§ WHAT TO WORK ON
Copy the material from its start up to and including the line with "crop: left 29.641%, top", replacing "photo" with "image" throughout and changing nothing else.

## Begin

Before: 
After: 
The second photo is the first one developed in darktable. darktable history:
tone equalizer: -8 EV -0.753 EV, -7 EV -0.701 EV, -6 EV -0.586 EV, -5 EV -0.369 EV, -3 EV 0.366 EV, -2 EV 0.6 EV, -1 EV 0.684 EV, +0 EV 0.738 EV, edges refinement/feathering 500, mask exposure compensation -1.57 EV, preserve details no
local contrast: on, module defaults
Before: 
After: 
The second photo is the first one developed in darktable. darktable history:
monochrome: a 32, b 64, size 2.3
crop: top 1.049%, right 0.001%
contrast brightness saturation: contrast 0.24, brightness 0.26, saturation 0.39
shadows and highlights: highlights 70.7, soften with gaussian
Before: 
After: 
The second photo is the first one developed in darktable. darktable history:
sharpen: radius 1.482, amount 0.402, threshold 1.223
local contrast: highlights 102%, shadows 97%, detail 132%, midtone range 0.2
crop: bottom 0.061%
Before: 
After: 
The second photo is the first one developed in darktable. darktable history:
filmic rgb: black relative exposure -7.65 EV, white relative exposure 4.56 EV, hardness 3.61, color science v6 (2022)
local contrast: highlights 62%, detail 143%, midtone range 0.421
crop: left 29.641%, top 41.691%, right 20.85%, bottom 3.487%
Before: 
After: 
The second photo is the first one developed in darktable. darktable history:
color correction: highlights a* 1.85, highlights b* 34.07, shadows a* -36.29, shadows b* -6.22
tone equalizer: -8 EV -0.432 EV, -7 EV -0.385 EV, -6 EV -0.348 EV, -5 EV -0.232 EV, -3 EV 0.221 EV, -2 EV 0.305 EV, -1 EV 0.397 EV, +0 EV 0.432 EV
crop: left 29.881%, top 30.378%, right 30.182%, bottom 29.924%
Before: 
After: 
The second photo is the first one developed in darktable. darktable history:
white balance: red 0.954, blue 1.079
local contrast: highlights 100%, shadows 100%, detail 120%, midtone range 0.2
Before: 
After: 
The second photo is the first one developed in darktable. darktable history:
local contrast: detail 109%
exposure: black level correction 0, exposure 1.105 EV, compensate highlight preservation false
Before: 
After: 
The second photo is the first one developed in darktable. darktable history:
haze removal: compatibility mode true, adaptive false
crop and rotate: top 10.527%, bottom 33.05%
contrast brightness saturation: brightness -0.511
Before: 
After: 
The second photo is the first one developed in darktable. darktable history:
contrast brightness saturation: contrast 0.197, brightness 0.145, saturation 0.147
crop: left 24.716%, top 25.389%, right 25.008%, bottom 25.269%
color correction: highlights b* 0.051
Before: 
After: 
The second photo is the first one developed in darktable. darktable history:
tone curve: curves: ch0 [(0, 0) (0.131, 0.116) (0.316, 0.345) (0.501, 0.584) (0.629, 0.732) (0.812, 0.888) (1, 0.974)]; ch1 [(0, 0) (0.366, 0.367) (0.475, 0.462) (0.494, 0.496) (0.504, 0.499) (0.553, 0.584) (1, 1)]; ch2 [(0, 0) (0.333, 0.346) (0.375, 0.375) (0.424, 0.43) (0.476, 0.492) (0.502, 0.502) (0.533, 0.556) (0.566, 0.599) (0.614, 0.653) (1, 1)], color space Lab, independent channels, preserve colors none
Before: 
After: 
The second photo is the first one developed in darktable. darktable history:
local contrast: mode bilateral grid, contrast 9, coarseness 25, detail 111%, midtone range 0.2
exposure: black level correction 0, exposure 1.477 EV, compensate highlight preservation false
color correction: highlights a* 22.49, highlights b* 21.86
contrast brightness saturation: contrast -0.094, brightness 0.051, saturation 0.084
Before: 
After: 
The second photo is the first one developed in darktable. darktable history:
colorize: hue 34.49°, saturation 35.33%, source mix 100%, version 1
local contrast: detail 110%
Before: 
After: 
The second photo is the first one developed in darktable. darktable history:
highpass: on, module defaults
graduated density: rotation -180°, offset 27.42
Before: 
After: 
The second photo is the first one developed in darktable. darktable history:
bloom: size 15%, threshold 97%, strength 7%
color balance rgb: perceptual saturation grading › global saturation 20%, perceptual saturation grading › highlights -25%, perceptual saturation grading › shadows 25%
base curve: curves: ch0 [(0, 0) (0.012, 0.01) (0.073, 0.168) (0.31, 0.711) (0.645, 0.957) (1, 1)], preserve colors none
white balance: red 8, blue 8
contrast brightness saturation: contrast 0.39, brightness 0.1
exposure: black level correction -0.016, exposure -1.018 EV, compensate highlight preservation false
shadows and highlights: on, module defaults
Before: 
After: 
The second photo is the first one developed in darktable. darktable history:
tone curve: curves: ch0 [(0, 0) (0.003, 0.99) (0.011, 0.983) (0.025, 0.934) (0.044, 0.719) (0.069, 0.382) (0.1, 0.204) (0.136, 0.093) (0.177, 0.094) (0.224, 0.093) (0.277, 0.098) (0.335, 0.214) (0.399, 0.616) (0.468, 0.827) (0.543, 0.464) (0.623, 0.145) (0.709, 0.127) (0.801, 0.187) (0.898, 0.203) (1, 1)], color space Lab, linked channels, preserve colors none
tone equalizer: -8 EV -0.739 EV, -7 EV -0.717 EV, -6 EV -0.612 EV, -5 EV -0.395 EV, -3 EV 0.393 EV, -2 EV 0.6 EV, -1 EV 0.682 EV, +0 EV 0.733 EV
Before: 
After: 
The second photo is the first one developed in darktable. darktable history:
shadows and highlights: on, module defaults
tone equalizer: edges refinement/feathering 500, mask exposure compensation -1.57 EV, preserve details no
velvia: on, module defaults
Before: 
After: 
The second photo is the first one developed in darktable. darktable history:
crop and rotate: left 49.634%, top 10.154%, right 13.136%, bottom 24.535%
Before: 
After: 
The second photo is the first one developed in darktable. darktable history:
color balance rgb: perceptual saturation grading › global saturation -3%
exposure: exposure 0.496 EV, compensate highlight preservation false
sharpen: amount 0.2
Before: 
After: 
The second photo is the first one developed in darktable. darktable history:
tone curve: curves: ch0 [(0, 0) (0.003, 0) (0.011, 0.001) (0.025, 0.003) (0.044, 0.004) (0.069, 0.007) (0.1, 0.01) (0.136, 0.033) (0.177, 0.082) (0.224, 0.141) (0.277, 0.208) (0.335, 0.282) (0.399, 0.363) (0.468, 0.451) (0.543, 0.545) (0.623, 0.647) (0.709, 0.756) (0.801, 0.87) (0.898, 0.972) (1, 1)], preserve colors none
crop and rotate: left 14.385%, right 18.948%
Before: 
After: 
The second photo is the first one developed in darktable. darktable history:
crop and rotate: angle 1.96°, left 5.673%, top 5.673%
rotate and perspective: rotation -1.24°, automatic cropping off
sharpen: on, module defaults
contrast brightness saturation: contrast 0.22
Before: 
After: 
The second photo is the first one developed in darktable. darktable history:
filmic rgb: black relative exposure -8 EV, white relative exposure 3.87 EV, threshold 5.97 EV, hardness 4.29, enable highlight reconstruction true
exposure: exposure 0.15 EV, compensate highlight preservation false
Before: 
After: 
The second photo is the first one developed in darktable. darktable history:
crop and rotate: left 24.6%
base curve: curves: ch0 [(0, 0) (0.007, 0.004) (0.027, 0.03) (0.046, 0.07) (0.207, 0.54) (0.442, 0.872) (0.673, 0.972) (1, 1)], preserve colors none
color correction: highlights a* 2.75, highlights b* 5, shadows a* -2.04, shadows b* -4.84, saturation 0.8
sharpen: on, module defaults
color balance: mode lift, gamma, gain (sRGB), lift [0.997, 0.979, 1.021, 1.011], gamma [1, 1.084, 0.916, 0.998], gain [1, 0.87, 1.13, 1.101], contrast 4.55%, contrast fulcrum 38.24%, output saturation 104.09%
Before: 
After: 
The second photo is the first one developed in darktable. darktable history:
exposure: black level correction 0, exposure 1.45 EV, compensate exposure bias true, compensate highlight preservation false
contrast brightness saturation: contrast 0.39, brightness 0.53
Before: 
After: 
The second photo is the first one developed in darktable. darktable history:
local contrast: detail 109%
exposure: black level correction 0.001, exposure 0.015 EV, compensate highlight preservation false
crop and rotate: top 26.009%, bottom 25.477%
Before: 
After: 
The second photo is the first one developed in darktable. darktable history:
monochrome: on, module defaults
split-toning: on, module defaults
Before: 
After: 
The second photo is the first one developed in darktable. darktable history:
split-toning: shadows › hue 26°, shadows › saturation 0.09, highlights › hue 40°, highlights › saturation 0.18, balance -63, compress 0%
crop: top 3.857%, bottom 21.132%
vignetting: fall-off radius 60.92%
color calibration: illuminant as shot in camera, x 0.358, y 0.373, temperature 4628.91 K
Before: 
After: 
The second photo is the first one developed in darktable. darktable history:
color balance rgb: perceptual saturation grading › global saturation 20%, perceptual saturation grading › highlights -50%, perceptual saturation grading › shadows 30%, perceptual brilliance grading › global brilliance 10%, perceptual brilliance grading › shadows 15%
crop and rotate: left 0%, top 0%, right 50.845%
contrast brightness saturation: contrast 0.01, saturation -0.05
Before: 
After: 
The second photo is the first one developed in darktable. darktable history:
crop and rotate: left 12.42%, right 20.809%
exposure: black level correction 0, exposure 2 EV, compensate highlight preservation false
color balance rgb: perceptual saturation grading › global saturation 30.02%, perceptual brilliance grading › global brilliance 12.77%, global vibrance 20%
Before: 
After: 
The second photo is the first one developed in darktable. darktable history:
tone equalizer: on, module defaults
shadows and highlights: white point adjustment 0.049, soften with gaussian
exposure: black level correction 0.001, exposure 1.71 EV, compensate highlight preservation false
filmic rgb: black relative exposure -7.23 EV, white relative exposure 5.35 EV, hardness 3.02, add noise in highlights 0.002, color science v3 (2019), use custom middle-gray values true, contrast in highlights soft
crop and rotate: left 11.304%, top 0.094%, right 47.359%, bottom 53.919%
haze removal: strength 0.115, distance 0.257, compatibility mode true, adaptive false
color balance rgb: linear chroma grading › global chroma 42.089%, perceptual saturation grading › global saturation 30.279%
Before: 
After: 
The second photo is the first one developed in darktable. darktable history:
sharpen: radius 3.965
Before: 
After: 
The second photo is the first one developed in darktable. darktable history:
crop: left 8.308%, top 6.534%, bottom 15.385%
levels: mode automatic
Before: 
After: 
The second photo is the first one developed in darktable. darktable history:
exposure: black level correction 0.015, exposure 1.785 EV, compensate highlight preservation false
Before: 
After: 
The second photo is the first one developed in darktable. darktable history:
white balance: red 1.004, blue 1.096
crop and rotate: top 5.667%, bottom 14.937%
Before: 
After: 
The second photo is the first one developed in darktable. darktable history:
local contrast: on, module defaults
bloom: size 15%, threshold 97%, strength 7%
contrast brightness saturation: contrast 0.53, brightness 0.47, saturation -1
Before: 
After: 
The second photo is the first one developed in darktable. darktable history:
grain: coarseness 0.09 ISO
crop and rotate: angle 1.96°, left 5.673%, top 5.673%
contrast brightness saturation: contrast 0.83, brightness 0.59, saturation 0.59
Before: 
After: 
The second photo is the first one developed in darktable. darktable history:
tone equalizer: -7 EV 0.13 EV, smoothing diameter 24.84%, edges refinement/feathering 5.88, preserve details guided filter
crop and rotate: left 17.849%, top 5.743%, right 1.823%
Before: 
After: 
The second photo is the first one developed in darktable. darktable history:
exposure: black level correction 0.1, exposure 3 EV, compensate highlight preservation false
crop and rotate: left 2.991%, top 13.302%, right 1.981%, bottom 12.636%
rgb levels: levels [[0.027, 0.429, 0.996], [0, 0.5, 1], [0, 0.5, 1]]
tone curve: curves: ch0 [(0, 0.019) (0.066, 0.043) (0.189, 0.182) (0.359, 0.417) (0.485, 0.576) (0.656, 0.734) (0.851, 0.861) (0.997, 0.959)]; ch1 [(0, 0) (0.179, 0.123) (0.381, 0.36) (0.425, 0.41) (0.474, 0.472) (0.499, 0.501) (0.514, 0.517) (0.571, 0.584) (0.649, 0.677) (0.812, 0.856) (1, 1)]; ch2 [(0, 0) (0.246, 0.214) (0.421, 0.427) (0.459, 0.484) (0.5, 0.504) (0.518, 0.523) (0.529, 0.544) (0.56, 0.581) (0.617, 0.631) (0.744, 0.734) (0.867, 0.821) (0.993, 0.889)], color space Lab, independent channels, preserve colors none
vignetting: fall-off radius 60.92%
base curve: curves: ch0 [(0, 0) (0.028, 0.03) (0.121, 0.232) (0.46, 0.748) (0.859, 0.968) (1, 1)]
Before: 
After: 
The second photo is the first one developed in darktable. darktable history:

## End

§ EXPECTED OUTPUT
Before: 
After: 
The second image is the first one developed in darktable. darktable history:
tone equalizer: -8 EV -0.753 EV, -7 EV -0.701 EV, -6 EV -0.586 EV, -5 EV -0.369 EV, -3 EV 0.366 EV, -2 EV 0.6 EV, -1 EV 0.684 EV, +0 EV 0.738 EV, edges refinement/feathering 500, mask exposure compensation -1.57 EV, preserve details no
local contrast: on, module defaults
Before: 
After: 
The second image is the first one developed in darktable. darktable history:
monochrome: a 32, b 64, size 2.3
crop: top 1.049%, right 0.001%
contrast brightness saturation: contrast 0.24, brightness 0.26, saturation 0.39
shadows and highlights: highlights 70.7, soften with gaussian
Before: 
After: 
The second image is the first one developed in darktable. darktable history:
sharpen: radius 1.482, amount 0.402, threshold 1.223
local contrast: highlights 102%, shadows 97%, detail 132%, midtone range 0.2
crop: bottom 0.061%
Before: 
After: 
The second image is the first one developed in darktable. darktable history:
filmic rgb: black relative exposure -7.65 EV, white relative exposure 4.56 EV, hardness 3.61, color science v6 (2022)
local contrast: highlights 62%, detail 143%, midtone range 0.421
crop: left 29.641%, top 41.691%, right 20.85%, bottom 3.487%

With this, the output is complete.